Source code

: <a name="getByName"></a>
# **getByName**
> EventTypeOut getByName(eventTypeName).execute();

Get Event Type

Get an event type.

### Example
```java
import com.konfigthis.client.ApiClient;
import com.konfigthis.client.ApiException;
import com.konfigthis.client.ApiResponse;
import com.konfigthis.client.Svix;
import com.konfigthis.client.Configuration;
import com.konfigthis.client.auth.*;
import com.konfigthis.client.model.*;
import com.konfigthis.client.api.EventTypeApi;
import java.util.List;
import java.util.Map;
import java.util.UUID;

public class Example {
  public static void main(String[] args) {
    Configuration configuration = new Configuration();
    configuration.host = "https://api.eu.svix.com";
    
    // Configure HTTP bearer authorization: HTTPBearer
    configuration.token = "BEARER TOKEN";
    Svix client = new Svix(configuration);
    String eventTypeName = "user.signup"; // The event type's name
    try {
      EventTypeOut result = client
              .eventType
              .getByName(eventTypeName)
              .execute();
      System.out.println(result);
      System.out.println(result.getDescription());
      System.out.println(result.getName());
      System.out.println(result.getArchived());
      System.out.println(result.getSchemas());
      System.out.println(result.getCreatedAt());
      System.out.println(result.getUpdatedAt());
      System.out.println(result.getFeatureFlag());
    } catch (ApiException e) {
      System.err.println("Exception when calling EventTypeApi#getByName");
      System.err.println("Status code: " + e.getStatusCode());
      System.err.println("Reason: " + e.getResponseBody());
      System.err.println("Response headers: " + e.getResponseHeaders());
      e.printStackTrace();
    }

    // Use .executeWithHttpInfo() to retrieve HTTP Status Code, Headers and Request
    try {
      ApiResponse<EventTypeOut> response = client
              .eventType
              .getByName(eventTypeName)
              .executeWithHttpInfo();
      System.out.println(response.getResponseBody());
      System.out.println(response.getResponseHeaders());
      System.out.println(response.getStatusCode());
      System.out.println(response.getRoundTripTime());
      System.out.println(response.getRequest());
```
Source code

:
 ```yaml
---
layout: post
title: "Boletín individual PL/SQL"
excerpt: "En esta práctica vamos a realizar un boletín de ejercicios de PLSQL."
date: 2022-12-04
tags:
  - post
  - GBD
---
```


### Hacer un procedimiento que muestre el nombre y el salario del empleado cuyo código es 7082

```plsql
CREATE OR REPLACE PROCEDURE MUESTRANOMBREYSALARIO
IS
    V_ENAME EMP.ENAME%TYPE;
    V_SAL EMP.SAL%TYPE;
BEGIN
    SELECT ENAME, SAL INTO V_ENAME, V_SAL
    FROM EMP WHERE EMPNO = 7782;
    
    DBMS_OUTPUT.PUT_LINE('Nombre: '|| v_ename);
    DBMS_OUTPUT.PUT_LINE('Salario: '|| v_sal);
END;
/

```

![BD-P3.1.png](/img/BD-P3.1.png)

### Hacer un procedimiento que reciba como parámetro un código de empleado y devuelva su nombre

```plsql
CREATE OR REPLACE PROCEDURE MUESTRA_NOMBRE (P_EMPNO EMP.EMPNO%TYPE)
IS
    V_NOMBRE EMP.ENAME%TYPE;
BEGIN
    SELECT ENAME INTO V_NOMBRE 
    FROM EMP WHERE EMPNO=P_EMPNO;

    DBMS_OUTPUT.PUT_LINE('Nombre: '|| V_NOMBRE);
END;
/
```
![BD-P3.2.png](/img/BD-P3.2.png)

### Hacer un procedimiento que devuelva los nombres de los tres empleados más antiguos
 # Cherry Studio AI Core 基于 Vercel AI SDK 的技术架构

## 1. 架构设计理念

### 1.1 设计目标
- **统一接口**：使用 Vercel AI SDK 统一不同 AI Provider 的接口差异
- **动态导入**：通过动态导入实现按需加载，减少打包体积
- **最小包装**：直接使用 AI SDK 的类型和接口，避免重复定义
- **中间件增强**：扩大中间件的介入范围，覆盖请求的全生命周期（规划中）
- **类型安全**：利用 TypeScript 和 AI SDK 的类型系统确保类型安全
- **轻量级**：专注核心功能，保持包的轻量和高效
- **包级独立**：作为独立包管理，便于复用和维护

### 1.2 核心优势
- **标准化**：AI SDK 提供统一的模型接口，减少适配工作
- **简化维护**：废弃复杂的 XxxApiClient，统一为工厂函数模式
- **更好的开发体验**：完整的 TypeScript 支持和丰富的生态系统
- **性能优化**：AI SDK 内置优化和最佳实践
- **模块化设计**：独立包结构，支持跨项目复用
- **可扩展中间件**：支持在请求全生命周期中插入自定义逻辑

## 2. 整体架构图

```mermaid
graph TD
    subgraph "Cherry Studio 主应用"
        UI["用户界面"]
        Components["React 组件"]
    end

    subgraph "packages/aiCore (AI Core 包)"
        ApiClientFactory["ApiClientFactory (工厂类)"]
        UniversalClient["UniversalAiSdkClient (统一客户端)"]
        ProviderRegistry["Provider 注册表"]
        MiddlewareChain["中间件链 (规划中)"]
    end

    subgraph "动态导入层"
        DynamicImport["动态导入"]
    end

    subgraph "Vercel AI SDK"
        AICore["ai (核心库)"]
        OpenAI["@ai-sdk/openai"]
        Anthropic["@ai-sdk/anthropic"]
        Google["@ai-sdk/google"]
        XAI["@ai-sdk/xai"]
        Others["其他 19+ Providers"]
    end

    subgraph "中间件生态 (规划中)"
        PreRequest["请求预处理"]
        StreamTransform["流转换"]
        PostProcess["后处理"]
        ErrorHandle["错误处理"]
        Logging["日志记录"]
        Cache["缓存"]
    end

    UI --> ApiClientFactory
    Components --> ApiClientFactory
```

**Exercise instructions**
The lines to return are those holding the string "SELECT" anywhere in the listing above.

**Result of the exercise**
    SELECT ENAME, SAL INTO V_ENAME, V_SAL
    SELECT ENAME INTO V_NOMBRE 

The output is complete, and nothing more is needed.